Dissing the peer reviewed work of  Mann et al is Montford's stock in trade so I'm curious to read why Montford's work hasn't been peer reviewed . I've recently cribbed this  PDF from Sense about Science which says "Peer review is an essential dividing line for judging what is scientific and what is speculation and opinion. Most scientists make a careful distinction between their peer-reviewed findings and their more general opinions."  Andrew Montford disagrees by omission . A passage entitled So what is peer review for then?  makes no reference to this crucial distinction, instead drawing attention to famous scientific work that wasn't peer reviewed. The passage closes with "Yet peer review is the only oversight there is of the validity of the scientific case for catastrophic manmade global warming and on this flimsy basis governments make far reaching policy decisions that affect everyone and will continue to affect our children for decades into the future."  Hmmmm, if only there were an ounce of truth in Andrew Montford's words.

High priest of climate deniers claims moral low ground

It's snowing all over the UK which for most people means snowmen and sledging, but climate deniers can't resist suggesting this means the globe isn't warming.

Trouble is this conflicts with their summer arguments. This summer saw an unprecedented heatwave in Russia and a deluge in Pakistan. Whilst the real story was of a humanitarian disaster at a time when the death toll was uncertain BBC TV's Newsnight asked if the Pakistan flood could be said to be due to climate change.  No, came the answer, a trend is more than a single event .

It's both sad and ironic that despite millions being left homeless by the deluge in Pakistan, that answer was given by an accountant living in Scotland thousands of miles away.

Andrew Montford didn't lose his home in the inundation, indeed, Montford takes a picture of his backyard to prove the world isn't warming.


Scottish snow which disproves AGW
 When I suggested that his winter argument conflicts with his summer argument and that as a result he should consider donating his disturbance fee from the BBC to victims of the flood Montford's absurd reply is "it's not obviously any of your business." Montford is the man who produced the GWPF's report into the three enquiries exonerating scientists implicated by the UEA hack.  Quite where the boundaries lie between personal privacy and public interest is a moot point but hopefully the answers will be found in the chapter of Montford's book dealing with the climategate emails.  If not, how can Montford pretend that those private emails are anybody's business other than the intended recipients?

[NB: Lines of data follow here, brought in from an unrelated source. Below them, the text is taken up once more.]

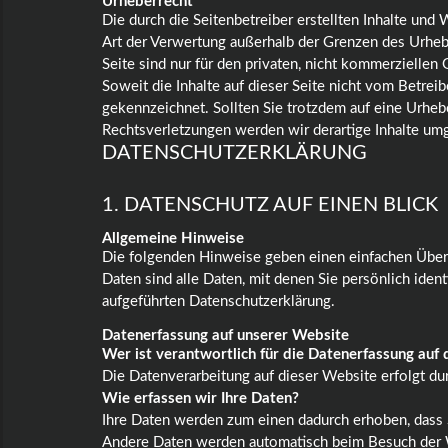
Urheberrecht
Die durch die Seitenbetreiber erstellten Inhalte und
Art der Verwertung außerhalb der Grenzen des Urheb
Seite sind nur für den privaten, nicht kommerziellen 
Soweit die Inhalte auf dieser Seite nicht vom Betrei
gekennzeichnet. Sollten Sie trotzdem auf eine Urh
Rechtsverletzungen werden wir derartige Inhalte um
DATENSCHUTZERKLÄRUNG
1. DATENSCHUTZ AUF EINEN BLICK
Allgemeine Hinweise
Die folgenden Hinweise geben einen einfachen Über
Daten sind alle Daten, mit denen Sie persönlich ide
aufgeführten Datenschutzerklärung.
Datenerfassung auf unserer Website
Wer ist verantwortlich für die Datenerfassung auf
Die Datenverarbeitung auf dieser Website erfolgt 
Wie erfassen wir Ihre Daten?
Ihre Daten werden zum einen dadurch erhoben, dass Si
Andere Daten werden automatisch beim Besuch der We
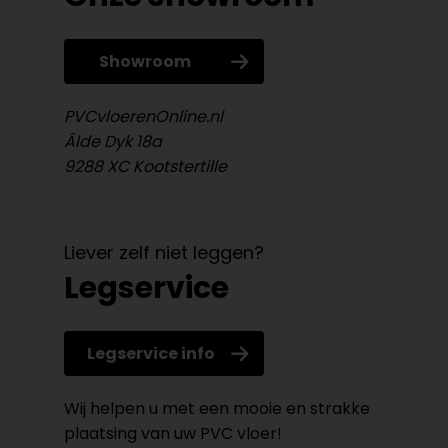
Showroom
PVCvloerenOnline.nl
Âlde Dyk 18a
9288 XC Kootstertille
Liever zelf niet leggen?
Legservice
Legservice info
Wij helpen u met een mooie en strakke
plaatsing van uw PVC vloer!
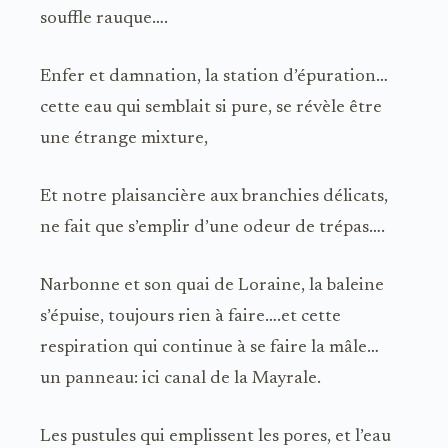
souffle rauque….
Enfer et damnation, la station d’épuration…
cette eau qui semblait si pure, se révèle être
une étrange mixture,
Et notre plaisancière aux branchies délicats,
ne fait que s’emplir d’une odeur de trépas….
Narbonne et son quai de Loraine, la baleine
s’épuise, toujours rien à faire….et cette
respiration qui continue à se faire la mâle…
un panneau: ici canal de la Mayrale.
Les pustules qui emplissent les pores, et l’eau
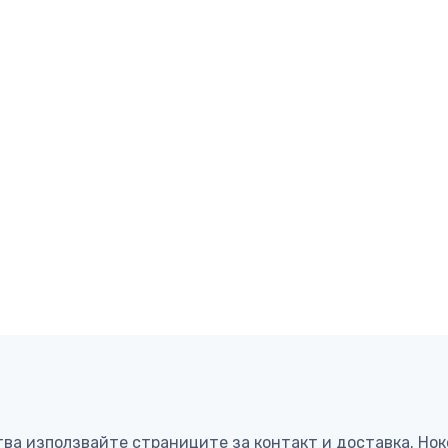
тва използвайте страниците за контакт и доставка. Но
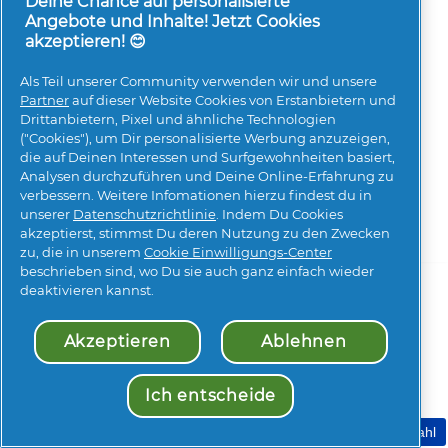
Deine Chance auf personalisierte
Angebote und Inhalte! Jetzt Cookies
akzeptieren! 😊
Als Teil unserer Community verwenden wir und unsere
Meine Daten
Geschäftsbedingungen
Partner
auf dieser Website Cookies von Erstanbietern und
Drittanbietern, Pixel und ähnliche Technologien
Erklärung zur Barrierefreiheit
Datenschutz
("Cookies"), um Dir personalisierte Werbung anzuzeigen,
Impressum
Über Cookies
Sitemap
die auf Deinen Interessen und Surfgewohnheiten basiert,
Analysen durchzuführen und Deine Online-Erfahrung zu
© 2026 Procter & Gamble. Alle Rechte vorbehalten. Der
verbessern. Weitere Infomationen hierzu findest du in
Gebrauch und Zugang zu den Informationen auf dieser
unserer
Datenschutzrichtlinie
. Indem Du Cookies
Seite unterliegen unseren Nutzungsbedingungen.
akzeptierst, stimmst Du deren Nutzung zu den Zwecken
zu, die in unserem
Cookie Einwilligungs-Center
beschrieben sind, wo Du sie auch ganz einfach wieder
deaktivieren kannst.
Akzeptieren
Ablehnen
Ich entscheide
Meine Cookie Auswahl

The upside down world of Andrew Montford doesn't finish there though, ''you are talking bollocks'' Montford writes ''If you think I am carving a career out of any of this, think again. It's costing me a lot of money.'' Little point in asking for supporting evidence for that because Andrew Montford will probably fall back on his earlier statement "it's not obviously any of your business." So , poor Andrew Montford, the victim in all of this also argues in his book that much of climate science is driven by a desire for funding.